Fedra: l’eterno inganno dell’amore e del dolore

di Maia Fornaroli, Benedetta Lorenzon, Elisa Schena, 2 D

«Del resto questo è il teatro di Seneca: empietà, orrore, nefas, per lui la natura e l’umana società esistono solo quando sono sconvolte. Nelle tragedie senecane la purezza, quando c’è, è lì solo per essere insozzata». Queste sono le parole di Manuel Giliberti, regista da sempre legato ai testi e ai temi della classicità greca e latina, che ha portato in scena al teatro Duse di Genova, Fedra, una dei più foschi drammi di Seneca.

                                                       

Protagonista di questa tragedia è proprio Fedra, espressione dell’amore irrazionale che, secondo Seneca, porta alla distruzione. La donna, infatti, si innamora perdutamente di Ippolito, figlio di primo letto di suo marito, Teseo. Viola Graziosi, nelle vesti di Fedra, riesce a esprimere a pieno il tormento interiore della donna. Quest’angoscia trapela attraverso i lunghi ed articolati monologhi che, grazie all’abilità dell’attrice, riescono a far commuovere tutti gli spettatori.

     

Al sentimento indomabile di Fedra, si contrappone la razionalità della nutrice interpretata da Debora Lentini. Questa, dando vita alle emozioni che si celano dietro alle parole, prova a salvare Fedra dalla passione nefasta che la rende schiava, implorandola di rimanere fedele al marito che presto sarebbe tornato dalla sua impresa negli Inferi.

 

Neanche la ragione riesce a fermare il mostro che ormai si è impadronito di Fedra. Quest’ultima dichiara il suo amore a colui che le causa tormento, Ippolito (Riccardo Livermore) che si oppone con risoluzione a questo desiderio incestuoso. Egli è un uomo fortemente misogino, ritiene le donne causa di tutti i mali, come Elena, per la quale è stato versato troppo sangue nella guerra di Troia.

                                             

Le luci inaspettatamente si spengono, il pubblico volta lo sguardo in cerca di risposte: ecco arrivare Teseo (Graziano Piazza) dal fondo della sala che, con gambe tremanti, torna dagli Inferi, suscitando stupore nei personaggi e negli spettatori.

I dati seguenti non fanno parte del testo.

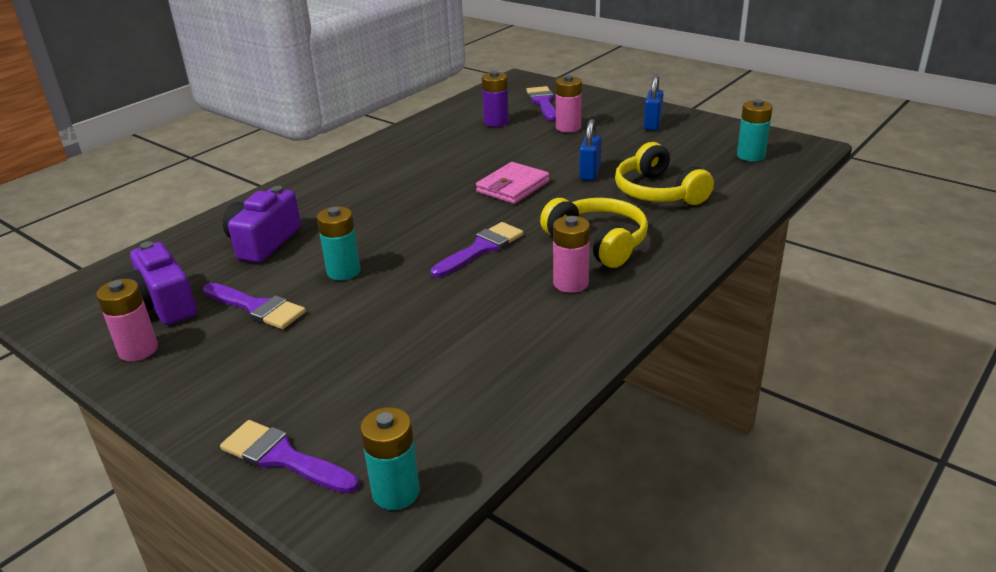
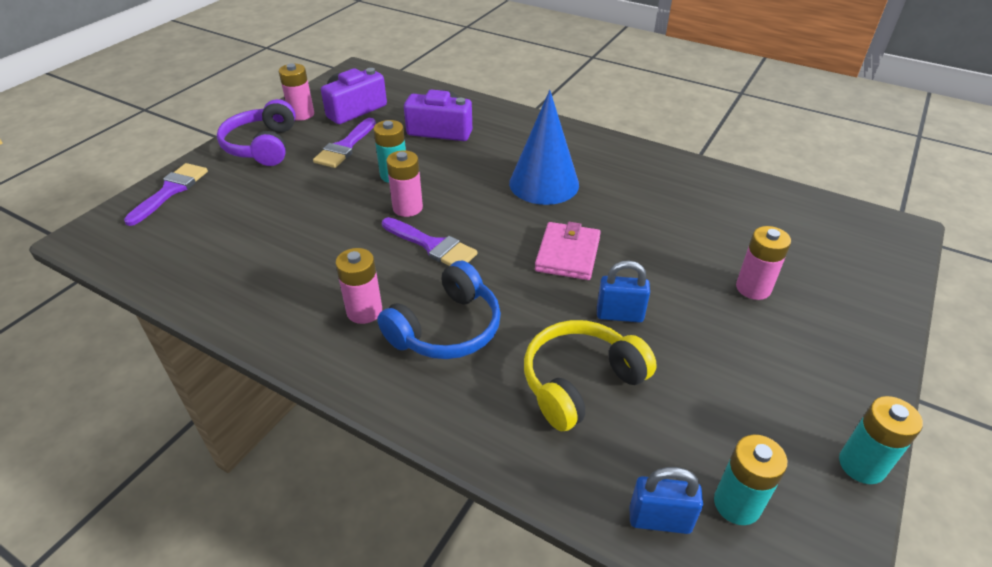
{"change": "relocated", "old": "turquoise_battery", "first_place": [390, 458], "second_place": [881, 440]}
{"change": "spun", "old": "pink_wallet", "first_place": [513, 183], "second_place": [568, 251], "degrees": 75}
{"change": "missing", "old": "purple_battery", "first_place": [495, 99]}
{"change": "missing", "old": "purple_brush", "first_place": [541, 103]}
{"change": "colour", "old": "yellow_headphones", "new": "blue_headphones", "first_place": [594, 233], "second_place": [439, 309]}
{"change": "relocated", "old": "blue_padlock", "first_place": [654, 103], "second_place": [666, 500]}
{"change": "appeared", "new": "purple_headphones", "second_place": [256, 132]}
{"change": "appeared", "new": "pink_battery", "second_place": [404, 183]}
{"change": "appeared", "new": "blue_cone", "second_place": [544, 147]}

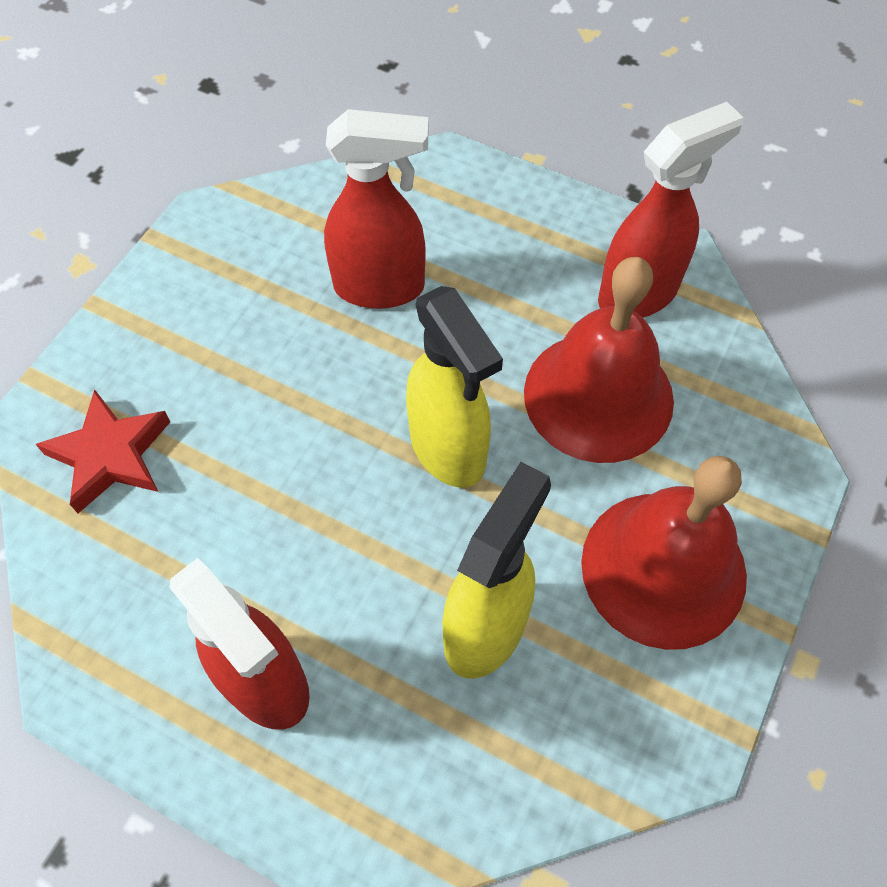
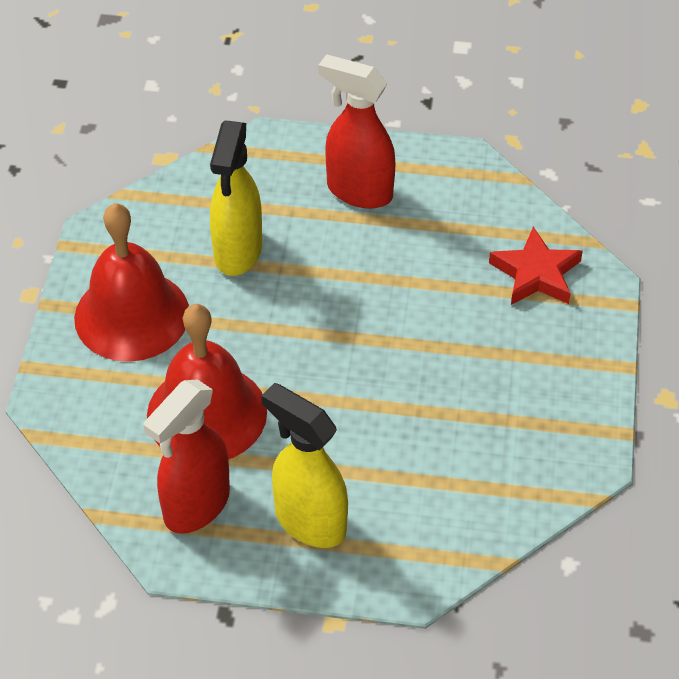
{"change": "missing", "old": "red_spray_bottle", "first_place": [376, 209]}
{"change": "relocated", "old": "yellow_spray_bottle", "first_place": [454, 387], "second_place": [304, 465]}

Pur essendo desideroso di tornare a vivere serenamente si trova costretto a soffrire nuovamente, ancor più di quando era nell’Ade, a seguito di alcune rivelazioni da parte di Fedra. La donna si presenta al marito con un pugnale saldo nella mano sinistra, pronta a porre fine ai suoi tormenti. Fedra, mentendo a Teseo, dice che il suo dolore è causato da una violenza che ha subito da parte di Ippolito. Teseo, furioso invoca Poseidone, implorandolo di scagliare un fulmine contro il figlio indegno. Ricevuta la notizia della morte di Ippolito, Teseo si dispera dell’invocazione compiuta istintivamente, scoprendo che, in realtà, era stata Fedra ad aver desiderato l’amore d’Ippolito e ad aver inventato di essere stata vittima di violenza. Il pubblico già senza parole assiste assorto alla scena finale: Fedra, compie il gesto estremo e morente, si getta su colui che più l’ha resa desiderosa di amore e di morte, Ippolito, rappresentato da un telo rosso. Alla luce dei riflettori, Teseo chiede perdono e invoca la morte avvolgendosi il braccio con lo stesso telo rosso.

Gli occhi degli spettatori sono incollati sulla scena, tutti avvertono un vuoto. Quel vuoto che solo l’eterno inganno dell’amore e del dolore può far provare. La platea è rapita dalle emozioni che il teatro è in grado di regalare ai suoi spettatori; l’atmosfera ed il legame apparentemente indissolubile tra il pubblico e la storia, improvvisamente, si interrompono: sipario.